[INPUT DATA]
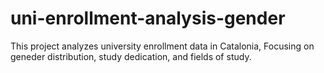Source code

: # uni-enrollment-analysis-gender
This project analyzes university enrollment data in Catalonia, Focusing on geneder distribution, study dedication, and fields of study.
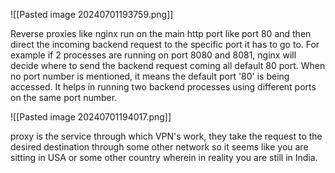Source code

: ![[Pasted image 20240701193759.png]]

Reverse proxies like nginx run on the main http port like port 80 and then direct the incoming backend request to the specific port it has to go to. For example if 2 processes are running on port 8080 and 8081, nginx will decide where to send the backend request coming all default 80 port. When no port number is mentioned, it means the default port '80' is being accessed. It helps in running two backend processes using different ports on the same port number.

![[Pasted image 20240701194017.png]]

proxy is the service through which VPN's work, they take the request to the desired destination through some other network so it seems like you are sitting in USA or some other country wherein in reality you are still in India.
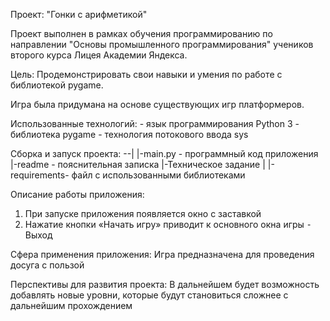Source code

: Проект: "Гонки с арифметикой"

Проект выполнен в рамках обучения программированию по
направлении "Основы промышленного программирования"
учеников второго курса Лицея Академии Яндекса.

Цель:
Продемонстрировать свои навыки и умения по работe с
библиотекой
pygame.

Игра была придумана на основе существующих игр платформеров.


Использованные технологий:
    - язык программирования Python 3
    - библиотека pygame
    - технология потокового ввода sys

Сборка и запуск проекта:
--|
  |-main.py - программный код приложения
  |-readme - пояснительная записка
  |-Техническое задание
     |
    |-requirements- файл с использованными библиотеками

Описание работы приложения:
 1. При запуске приложения появляется окно с заставкой
 2. Нажатие кнопки «Начать игру» приводит к основного окна игры
    ⁃ Выход

 Сфера применения приложения:
Игра предназначена для проведения досуга с пользой

Перспективы для развития проекта:
В дальнейшем будет возможность добавлять новые уровни,
которые будут становиться сложнее с дальнейшим
прохождением
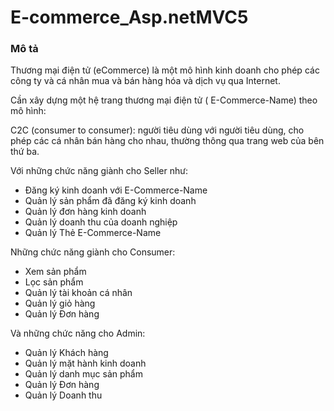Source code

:# E-commerce_Asp.netMVC5

### Mô tả 

Thương mại điện tử (eCommerce) là một mô hình kinh doanh cho phép các công ty và cá nhân mua và bán hàng hóa và dịch vụ qua Internet.

Cần xây dựng một hệ trang thương mại điện tử ( E-Commerce-Name) theo mô hình:

C2C (consumer to consumer): người tiêu dùng với người tiêu dùng, cho phép các cá nhân bán hàng cho nhau, thường thông qua trang web của bên thứ ba.

Với những chức năng giành cho Seller như:

* Đăng ký kinh doanh với E-Commerce-Name
* Quản lý sản phẩm đã đăng ký kinh doanh
* Quản lý đơn hàng kinh doanh
* Quản lý doanh thu của doanh nghiệp
* Quản lý Thẻ E-Commerce-Name

Những chức năng giành cho Consumer:

* Xem sản phẩm
* Lọc sản phẩm
* Quản lý tài khoản cá nhân
* Quản lý giỏ hàng
* Quản lý Đơn hàng

Và những chức năng cho Admin:

* Quản lý Khách hàng
* Quản lý mặt hành kinh doanh
* Quản lý danh mục sản phẩm
* Quản lý Đơn hàng
* Quản lý Doanh thu
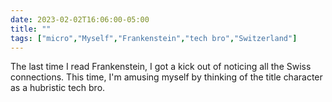 ---date: 2023-02-02T16:06:00-05:00title: ""tags: ["micro","Myself","Frankenstein","tech bro","Switzerland"]---The last time I read Frankenstein, I got a kick out of noticing all the Swiss connections. This time, I'm amusing myself by thinking of the title character as a hubristic tech bro.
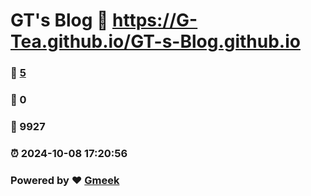 # GT's Blog :link: https://G-Tea.github.io/GT-s-Blog.github.io 
### :page_facing_up: [5](https://G-Tea.github.io/GT-s-Blog.github.io/tag.html) 
### :speech_balloon: 0 
### :hibiscus: 9927 
### :alarm_clock: 2024-10-08 17:20:56 
### Powered by :heart: [Gmeek](https://github.com/Meekdai/Gmeek)

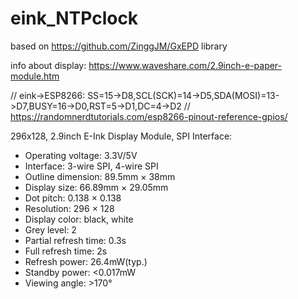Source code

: # eink_NTPclock
based on https://github.com/ZinggJM/GxEPD library

info about display: https://www.waveshare.com/2.9inch-e-paper-module.htm

// eink->ESP8266: SS=15->D8,SCL(SCK)=14->D5,SDA(MOSI)=13->D7,BUSY=16->D0,RST=5->D1,DC=4->D2
// https://randomnerdtutorials.com/esp8266-pinout-reference-gpios/



296x128, 2.9inch E-Ink Display Module, SPI Interface:
- Operating voltage: 3.3V/5V
- Interface: 3-wire SPI, 4-wire SPI
- Outline dimension: 89.5mm × 38mm
- Display size: 66.89mm × 29.05mm
- Dot pitch: 0.138 × 0.138
- Resolution: 296 × 128
- Display color: black, white
- Grey level: 2 
- Partial refresh time: 0.3s
- Full refresh time: 2s
- Refresh power: 26.4mW(typ.)
- Standby power: <0.017mW
- Viewing angle: >170°


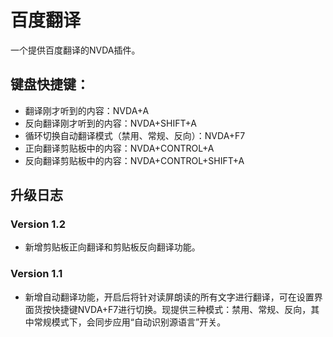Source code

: # 百度翻译

一个提供百度翻译的NVDA插件。

## 键盘快捷键：

* 翻译刚才听到的内容：NVDA+A
* 反向翻译刚才听到的内容：NVDA+SHIFT+A
* 循环切换自动翻译模式（禁用、常规、反向）：NVDA+F7
* 正向翻译剪贴板中的内容：NVDA+CONTROL+A
* 反向翻译剪贴板中的内容：NVDA+CONTROL+SHIFT+A

## 升级日志

### Version 1.2

* 新增剪贴板正向翻译和剪贴板反向翻译功能。

### Version 1.1

* 新增自动翻译功能，开启后将针对读屏朗读的所有文字进行翻译，可在设置界面货按快捷键NVDA+F7进行切换。现提供三种模式：禁用、常规、反向，其中常规模式下，会同步应用“自动识别源语言”开关。
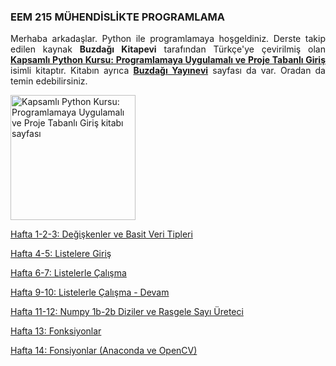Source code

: <h3>EEM 215 MÜHENDİSLİKTE PROGRAMLAMA</h3>
<p align="justify">Merhaba arkadaşlar. Python ile programlamaya hoşgeldiniz. Derste takip edilen kaynak <b>Buzdağı Kitapevi</b> tarafından Türkçe'ye çevirilmiş olan <a href="https://www.buzdagikitabevi.com/kapsamli-python-kursu-programlamaya-uygulamali-ve-proje-tabanli-giris" target="_blank"><b>Kapsamlı Python Kursu: Programlamaya Uygulamalı ve Proje Tabanlı Giriş</b></a> isimli kitaptır. Kitabın ayrıca <a href="https://buzdagiyayinevi.com/kapsamli-python-kursu-programlamaya-uygulamali-ve-proje-tabanli-giris/" target="_blank"><b>Buzdağı Yayınevi</b></a> sayfası da var. Oradan da temin edebilirsiniz.</p>

<img src="https://buzdagiyayinevi.com/wp-content/uploads/2022/02/Python-Crash-Course-Kapak-scaled.jpg" target="_blank" alt="Kapsamlı Python Kursu: Programlamaya Uygulamalı ve Proje Tabanlı Giriş kitabı sayfası" width="200" height=auto>

<a href="https://github.com/mtahakoroglu/gumushane-EEM-bilgisayar-programlama/tree/main/Python/hafta-1-2-3" target="_blank">Hafta 1-2-3: Değişkenler ve Basit Veri Tipleri</a><br>

<a href="https://github.com/mtahakoroglu/gumushane-EEM-bilgisayar-programlama/tree/main/Python/hafta-4-5" target="_blank">Hafta 4-5: Listelere Giriş</a>

<a href="https://github.com/mtahakoroglu/gumushane-EEM-bilgisayar-programlama/tree/main/Python/hafta-6-7" target="_blank">Hafta 6-7: Listelerle Çalışma</a>

<a href="https://github.com/mtahakoroglu/gumushane-EEM-bilgisayar-programlama/tree/main/Python/hafta-9-10" target="_blank">Hafta 9-10: Listelerle Çalışma - Devam</a>

<a href="https://github.com/mtahakoroglu/gumushane-EEM-bilgisayar-programlama/tree/main/Python/hafta-11-12" target="_blank">Hafta 11-12: Numpy 1b-2b Diziler ve Rasgele Sayı Üreteci</a>

<a href="https://github.com/mtahakoroglu/gumushane-EEM-bilgisayar-programlama/tree/main/Python/hafta-13" target="_blank">Hafta 13: Fonksiyonlar</a>

<a href="https://github.com/mtahakoroglu/gumushane-EEM-bilgisayar-programlama/tree/main/Python/hafta-14" target="_blank">Hafta 14: Fonsiyonlar (Anaconda ve OpenCV)</a>
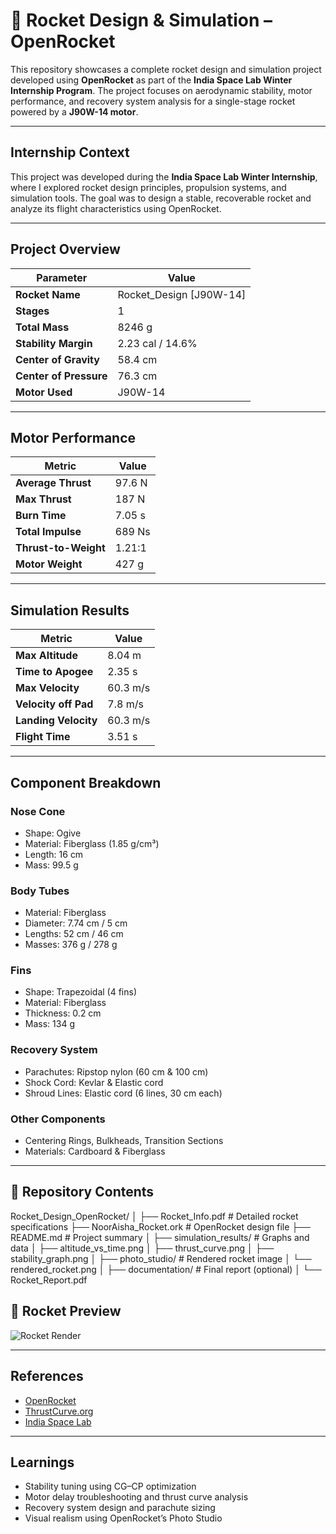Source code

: # 🚀 Rocket Design & Simulation – OpenRocket

This repository showcases a complete rocket design and simulation project developed using **OpenRocket** as part of the **India Space Lab Winter Internship Program**. The project focuses on aerodynamic stability, motor performance, and recovery system analysis for a single-stage rocket powered by a **J90W-14 motor**.

---

##  Internship Context

This project was developed during the **India Space Lab Winter Internship**, where I explored rocket design principles, propulsion systems, and simulation tools. The goal was to design a stable, recoverable rocket and analyze its flight characteristics using OpenRocket.

---

##  Project Overview

| Parameter               | Value                      |
|------------------------|----------------------------|
| **Rocket Name**        | Rocket_Design [J90W-14]     |
| **Stages**             | 1                          |
| **Total Mass**         | 8246 g                     |
| **Stability Margin**   | 2.23 cal / 14.6%           |
| **Center of Gravity**  | 58.4 cm                    |
| **Center of Pressure** | 76.3 cm                    |
| **Motor Used**         | J90W-14                    |

---

##  Motor Performance

| Metric                 | Value                      |
|------------------------|----------------------------|
| **Average Thrust**     | 97.6 N                     |
| **Max Thrust**         | 187 N                      |
| **Burn Time**          | 7.05 s                     |
| **Total Impulse**      | 689 Ns                     |
| **Thrust-to-Weight**   | 1.21:1                     |
| **Motor Weight**       | 427 g                      |

---

##  Simulation Results

| Metric                 | Value                      |
|------------------------|----------------------------|
| **Max Altitude**       | 8.04 m                     |
| **Time to Apogee**     | 2.35 s                     |
| **Max Velocity**       | 60.3 m/s                   |
| **Velocity off Pad**   | 7.8 m/s                    |
| **Landing Velocity**   | 60.3 m/s                   |
| **Flight Time**        | 3.51 s                     |

---

##  Component Breakdown

### Nose Cone
- Shape: Ogive
- Material: Fiberglass (1.85 g/cm³)
- Length: 16 cm
- Mass: 99.5 g

### Body Tubes
- Material: Fiberglass
- Diameter: 7.74 cm / 5 cm
- Lengths: 52 cm / 46 cm
- Masses: 376 g / 278 g

### Fins
- Shape: Trapezoidal (4 fins)
- Material: Fiberglass
- Thickness: 0.2 cm
- Mass: 134 g

### Recovery System
- Parachutes: Ripstop nylon (60 cm & 100 cm)
- Shock Cord: Kevlar & Elastic cord
- Shroud Lines: Elastic cord (6 lines, 30 cm each)

### Other Components
- Centering Rings, Bulkheads, Transition Sections
- Materials: Cardboard & Fiberglass

---

## 📁 Repository Contents
Rocket_Design_OpenRocket/ │ ├── Rocket_Info.pdf               # Detailed rocket specifications ├── NoorAisha_Rocket.ork          # OpenRocket design file ├── README.md                     # Project summary │ ├── simulation_results/           # Graphs and data │   ├── altitude_vs_time.png │   ├── thrust_curve.png │   ├── stability_graph.png │ ├── photo_studio/                 # Rendered rocket image │   └── rendered_rocket.png │ ├── documentation/                # Final report (optional) │   └── Rocket_Report.pdf

## 📸 Rocket Preview

![Rocket Render](photo_studio/rendered_rocket.png)

---

##  References

- [OpenRocket](https://openrocket.info/)
- [ThrustCurve.org](https://www.thrustcurve.org/)
- [India Space Lab](https://indiaspacelab.in/)

---

##  Learnings

- Stability tuning using CG–CP optimization
- Motor delay troubleshooting and thrust curve analysis
- Recovery system design and parachute sizing
- Visual realism using OpenRocket’s Photo Studio




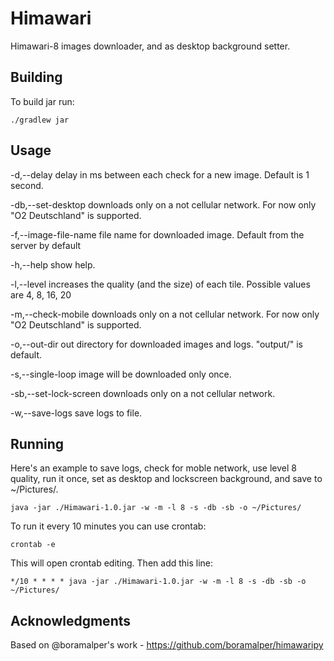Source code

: # Himawari
Himawari-8 images downloader, and as desktop background setter.

Building
--------

To build jar run:

    ./gradlew jar
    
Usage
-----

 -d,--delay <arg>             delay in ms between each check for a new
                              image. Default is 1 second.
 
 -db,--set-desktop            downloads only on a not cellular network.
                              For now only "O2 Deutschland" is supported.
 
-f,--image-file-name <arg>   file name for downloaded image. Default from
                              the server by default
 
-h,--help                    show help.
 
-l,--level <arg>             increases the quality (and the size) of each
                              tile. Possible values are 4, 8, 16, 20

-m,--check-mobile            downloads only on a not cellular network.
                              For now only "O2 Deutschland" is supported.

-o,--out-dir <arg>           out directory for downloaded images and
                              logs. "output/" is default.

-s,--single-loop             image will be downloaded only once.

-sb,--set-lock-screen        downloads only on a not cellular network.

-w,--save-logs               save logs to file.

Running
-------
Here's an example to save logs, check for moble network, use level 8 quality,
run it once, set as desktop and lockscreen background, and save to ~/Pictures/.

    java -jar ./Himawari-1.0.jar -w -m -l 8 -s -db -sb -o ~/Pictures/
    
To run it every 10 minutes you can use crontab:

    crontab -e

This will open crontab editing. Then add this line:

    */10 * * * * java -jar ./Himawari-1.0.jar -w -m -l 8 -s -db -sb -o ~/Pictures/

Acknowledgments
---------------
Based on @boramalper's work - https://github.com/boramalper/himawaripy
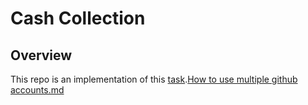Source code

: # Cash Collection

## Overview
This repo is an implementation of this [task](https://gist.github.com/hassaanalansary/9b79797ccf6e0e2daba71db3c7f37872).[How to use multiple github accounts.md](..%2F..%2F..%2FLibrary%2FCloudStorage%2FGoogleDrive-midoadem3000%40gmail.com%2FOther%20computers%2FMy%20MacBook%20Pro%2FiOS%20Shared%20Mac%2FMac%20Shared%2FDocs%2FHow%20to%20use%20multiple%20github%20accounts.md)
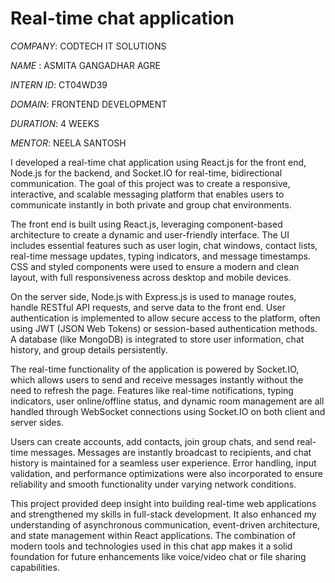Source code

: # Real-time chat application

*COMPANY*: CODTECH IT SOLUTIONS

*NAME* : ASMITA GANGADHAR AGRE

*INTERN ID*: CT04WD39

*DOMAIN*: FRONTEND DEVELOPMENT

*DURATION*: 4 WEEKS

*MENTOR*: NEELA SANTOSH


I developed a real-time chat application using React.js for the front end, Node.js for the backend, and Socket.IO for real-time, bidirectional communication. The goal of this project was to create a responsive, interactive, and scalable messaging platform that enables users to communicate instantly in both private and group chat environments.

The front end is built using React.js, leveraging component-based architecture to create a dynamic and user-friendly interface. The UI includes essential features such as user login, chat windows, contact lists, real-time message updates, typing indicators, and message timestamps. CSS and styled components were used to ensure a modern and clean layout, with full responsiveness across desktop and mobile devices.

On the server side, Node.js with Express.js is used to manage routes, handle RESTful API requests, and serve data to the front end. User authentication is implemented to allow secure access to the platform, often using JWT (JSON Web Tokens) or session-based authentication methods. A database (like MongoDB) is integrated to store user information, chat history, and group details persistently.

The real-time functionality of the application is powered by Socket.IO, which allows users to send and receive messages instantly without the need to refresh the page. Features like real-time notifications, typing indicators, user online/offline status, and dynamic room management are all handled through WebSocket connections using Socket.IO on both client and server sides.

Users can create accounts, add contacts, join group chats, and send real-time messages. Messages are instantly broadcast to recipients, and chat history is maintained for a seamless user experience. Error handling, input validation, and performance optimizations were also incorporated to ensure reliability and smooth functionality under varying network conditions.

This project provided deep insight into building real-time web applications and strengthened my skills in full-stack development. It also enhanced my understanding of asynchronous communication, event-driven architecture, and state management within React applications. The combination of modern tools and technologies used in this chat app makes it a solid foundation for future enhancements like voice/video chat or file sharing capabilities.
[/INPUT DATA]
§ TASK DETAILS
A word-for-word reproduction is needed of the lines above from the line containing "## Overview" through the line containing "On the server", with both ends kept and no pictures.

§ EXPECTED ANSWER
## Overview
This repo is an implementation of this [task](https://gist.github.com/hassaanalansary/9b79797ccf6e0e2daba71db3c7f37872).[How to use multiple github accounts.md](..%2F..%2F..%2FLibrary%2FCloudStorage%2FGoogleDrive-midoadem3000%40gmail.com%2FOther%20computers%2FMy%20MacBook%20Pro%2FiOS%20Shared%20Mac%2FMac%20Shared%2FDocs%2FHow%20to%20use%20multiple%20github%20accounts.md)
Source code

: # Real-time chat application

*COMPANY*: CODTECH IT SOLUTIONS

*NAME* : ASMITA GANGADHAR AGRE

*INTERN ID*: CT04WD39

*DOMAIN*: FRONTEND DEVELOPMENT

*DURATION*: 4 WEEKS

*MENTOR*: NEELA SANTOSH


I developed a real-time chat application using React.js for the front end, Node.js for the backend, and Socket.IO for real-time, bidirectional communication. The goal of this project was to create a responsive, interactive, and scalable messaging platform that enables users to communicate instantly in both private and group chat environments.

The front end is built using React.js, leveraging component-based architecture to create a dynamic and user-friendly interface. The UI includes essential features such as user login, chat windows, contact lists, real-time message updates, typing indicators, and message timestamps. CSS and styled components were used to ensure a modern and clean layout, with full responsiveness across desktop and mobile devices.

On the server side, Node.js with Express.js is used to manage routes, handle RESTful API requests, and serve data to the front end. User authentication is implemented to allow secure access to the platform, often using JWT (JSON Web Tokens) or session-based authentication methods. A database (like MongoDB) is integrated to store user information, chat history, and group details persistently.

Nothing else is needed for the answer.